- _Instruction_
What you return must match the records word for word, except that pictures are dropped.

- _Study material_
::::::
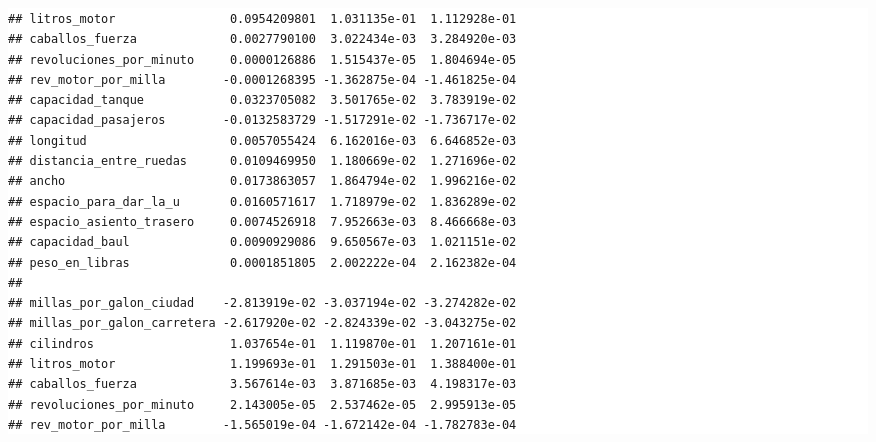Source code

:     ## litros_motor                0.0954209801  1.031135e-01  1.112928e-01
    ## caballos_fuerza             0.0027790100  3.022434e-03  3.284920e-03
    ## revoluciones_por_minuto     0.0000126886  1.515437e-05  1.804694e-05
    ## rev_motor_por_milla        -0.0001268395 -1.362875e-04 -1.461825e-04
    ## capacidad_tanque            0.0323705082  3.501765e-02  3.783919e-02
    ## capacidad_pasajeros        -0.0132583729 -1.517291e-02 -1.736717e-02
    ## longitud                    0.0057055424  6.162016e-03  6.646852e-03
    ## distancia_entre_ruedas      0.0109469950  1.180669e-02  1.271696e-02
    ## ancho                       0.0173863057  1.864794e-02  1.996216e-02
    ## espacio_para_dar_la_u       0.0160571617  1.718979e-02  1.836289e-02
    ## espacio_asiento_trasero     0.0074526918  7.952663e-03  8.466668e-03
    ## capacidad_baul              0.0090929086  9.650567e-03  1.021151e-02
    ## peso_en_libras              0.0001851805  2.002222e-04  2.162382e-04
    ##                                                                     
    ## millas_por_galon_ciudad    -2.813919e-02 -3.037194e-02 -3.274282e-02
    ## millas_por_galon_carretera -2.617920e-02 -2.824339e-02 -3.043275e-02
    ## cilindros                   1.037654e-01  1.119870e-01  1.207161e-01
    ## litros_motor                1.199693e-01  1.291503e-01  1.388400e-01
    ## caballos_fuerza             3.567614e-03  3.871685e-03  4.198317e-03
    ## revoluciones_por_minuto     2.143005e-05  2.537462e-05  2.995913e-05
    ## rev_motor_por_milla        -1.565019e-04 -1.672142e-04 -1.782783e-04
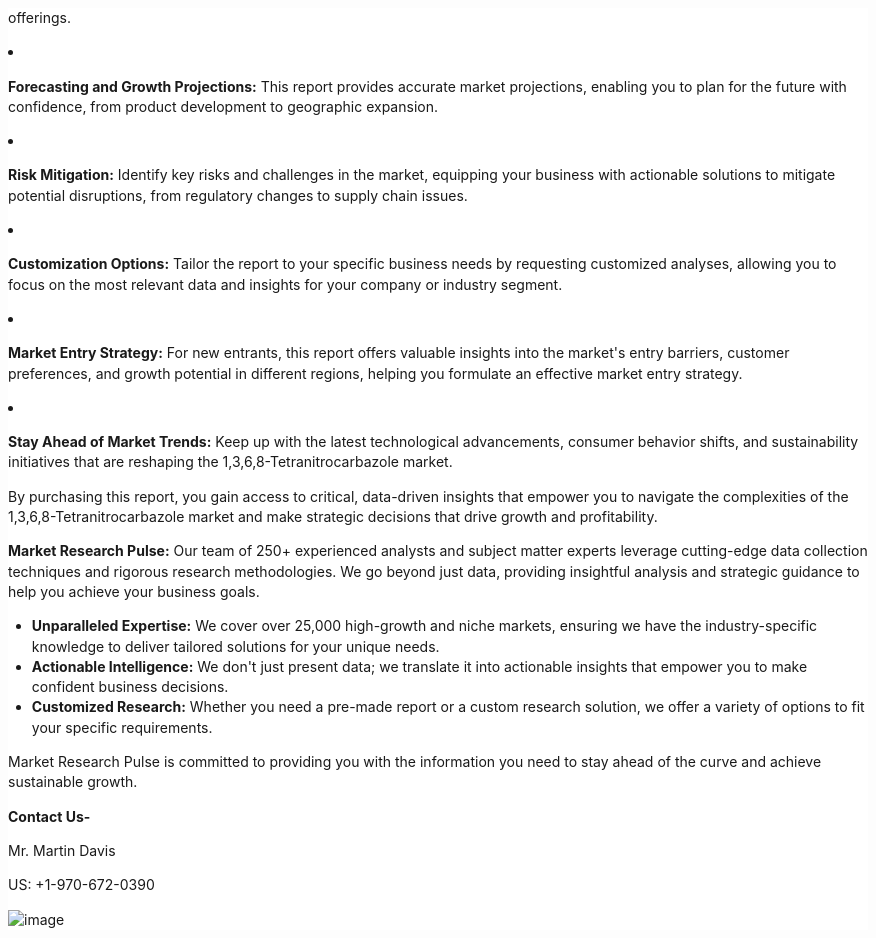 offerings.</p></li><li><p><strong>Forecasting and Growth Projections:</strong> This report provides accurate market projections, enabling you to plan for the future with confidence, from product development to geographic expansion.</p></li><li><p><strong>Risk Mitigation:</strong> Identify key risks and challenges in the market, equipping your business with actionable solutions to mitigate potential disruptions, from regulatory changes to supply chain issues.</p></li><li><p><strong>Customization Options:</strong> Tailor the report to your specific business needs by requesting customized analyses, allowing you to focus on the most relevant data and insights for your company or industry segment.</p></li><li><p><strong>Market Entry Strategy:</strong> For new entrants, this report offers valuable insights into the market's entry barriers, customer preferences, and growth potential in different regions, helping you formulate an effective market entry strategy.</p></li><li><p><strong>Stay Ahead of Market Trends:</strong> Keep up with the latest technological advancements, consumer behavior shifts, and sustainability initiatives that are reshaping the 1,3,6,8-Tetranitrocarbazole market.</p></li></ol><p>By purchasing this report, you gain access to critical, data-driven insights that empower you to navigate the complexities of the 1,3,6,8-Tetranitrocarbazole market and make strategic decisions that drive growth and profitability.</p><p><strong>Market Research Pulse:</strong>&nbsp;Our team of 250+ experienced analysts and subject matter experts leverage cutting-edge data collection techniques and rigorous research methodologies. We go beyond just data, providing insightful analysis and strategic guidance to help you achieve your business goals.</p><ul><li><strong>Unparalleled Expertise:</strong>&nbsp;We cover over 25,000 high-growth and niche markets, ensuring we have the industry-specific knowledge to deliver tailored solutions for your unique needs.</li><li><strong>Actionable Intelligence:</strong>&nbsp;We don't just present data; we translate it into actionable insights that empower you to make confident business decisions.</li><li><strong>Customized Research:</strong>&nbsp;Whether you need a pre-made report or a custom research solution, we offer a variety of options to fit your specific requirements.</li></ul><p>Market Research Pulse is committed to providing you with the information you need to stay ahead of the curve and achieve sustainable growth.</p><p><strong>Contact Us-</strong></p><p>Mr. Martin Davis</p><p>US: +1-970-672-0390</p>
![image](https://github.com/user-attachments/assets/3d978d89-ef39-47d3-9c57-49e355cd7169)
::::::
- _Reply_
Source code

:     ## litros_motor                0.0954209801  1.031135e-01  1.112928e-01
    ## caballos_fuerza             0.0027790100  3.022434e-03  3.284920e-03
    ## revoluciones_por_minuto     0.0000126886  1.515437e-05  1.804694e-05
    ## rev_motor_por_milla        -0.0001268395 -1.362875e-04 -1.461825e-04
    ## capacidad_tanque            0.0323705082  3.501765e-02  3.783919e-02
    ## capacidad_pasajeros        -0.0132583729 -1.517291e-02 -1.736717e-02
    ## longitud                    0.0057055424  6.162016e-03  6.646852e-03
    ## distancia_entre_ruedas      0.0109469950  1.180669e-02  1.271696e-02
    ## ancho                       0.0173863057  1.864794e-02  1.996216e-02
    ## espacio_para_dar_la_u       0.0160571617  1.718979e-02  1.836289e-02
    ## espacio_asiento_trasero     0.0074526918  7.952663e-03  8.466668e-03
    ## capacidad_baul              0.0090929086  9.650567e-03  1.021151e-02
    ## peso_en_libras              0.0001851805  2.002222e-04  2.162382e-04
    ##                                                                     
    ## millas_por_galon_ciudad    -2.813919e-02 -3.037194e-02 -3.274282e-02
    ## millas_por_galon_carretera -2.617920e-02 -2.824339e-02 -3.043275e-02
    ## cilindros                   1.037654e-01  1.119870e-01  1.207161e-01
    ## litros_motor                1.199693e-01  1.291503e-01  1.388400e-01
    ## caballos_fuerza             3.567614e-03  3.871685e-03  4.198317e-03
    ## revoluciones_por_minuto     2.143005e-05  2.537462e-05  2.995913e-05
    ## rev_motor_por_milla        -1.565019e-04 -1.672142e-04 -1.782783e-04
 offerings.</p></li><li><p><strong>Forecasting and Growth Projections:</strong> This report provides accurate market projections, enabling you to plan for the future with confidence, from product development to geographic expansion.</p></li><li><p><strong>Risk Mitigation:</strong> Identify key risks and challenges in the market, equipping your business with actionable solutions to mitigate potential disruptions, from regulatory changes to supply chain issues.</p></li><li><p><strong>Customization Options:</strong> Tailor the report to your specific business needs by requesting customized analyses, allowing you to focus on the most relevant data and insights for your company or industry segment.</p></li><li><p><strong>Market Entry Strategy:</strong> For new entrants, this report offers valuable insights into the market's entry barriers, customer preferences, and growth potential in different regions, helping you formulate an effective market entry strategy.</p></li><li><p><strong>Stay Ahead of Market Trends:</strong> Keep up with the latest technological advancements, consumer behavior shifts, and sustainability initiatives that are reshaping the 1,3,6,8-Tetranitrocarbazole market.</p></li></ol><p>By purchasing this report, you gain access to critical, data-driven insights that empower you to navigate the complexities of the 1,3,6,8-Tetranitrocarbazole market and make strategic decisions that drive growth and profitability.</p><p><strong>Market Research Pulse:</strong>&nbsp;Our team of 250+ experienced analysts and subject matter experts leverage cutting-edge data collection techniques and rigorous research methodologies. We go beyond just data, providing insightful analysis and strategic guidance to help you achieve your business goals.</p><ul><li><strong>Unparalleled Expertise:</strong>&nbsp;We cover over 25,000 high-growth and niche markets, ensuring we have the industry-specific knowledge to deliver tailored solutions for your unique needs.</li><li><strong>Actionable Intelligence:</strong>&nbsp;We don't just present data; we translate it into actionable insights that empower you to make confident business decisions.</li><li><strong>Customized Research:</strong>&nbsp;Whether you need a pre-made report or a custom research solution, we offer a variety of options to fit your specific requirements.</li></ul><p>Market Research Pulse is committed to providing you with the information you need to stay ahead of the curve and achieve sustainable growth.</p><p><strong>Contact Us-</strong></p><p>Mr. Martin Davis</p><p>US: +1-970-672-0390</p>
![image](https://github.com/user-attachments/assets/3d978d89-ef39-47d3-9c57-49e355cd7169)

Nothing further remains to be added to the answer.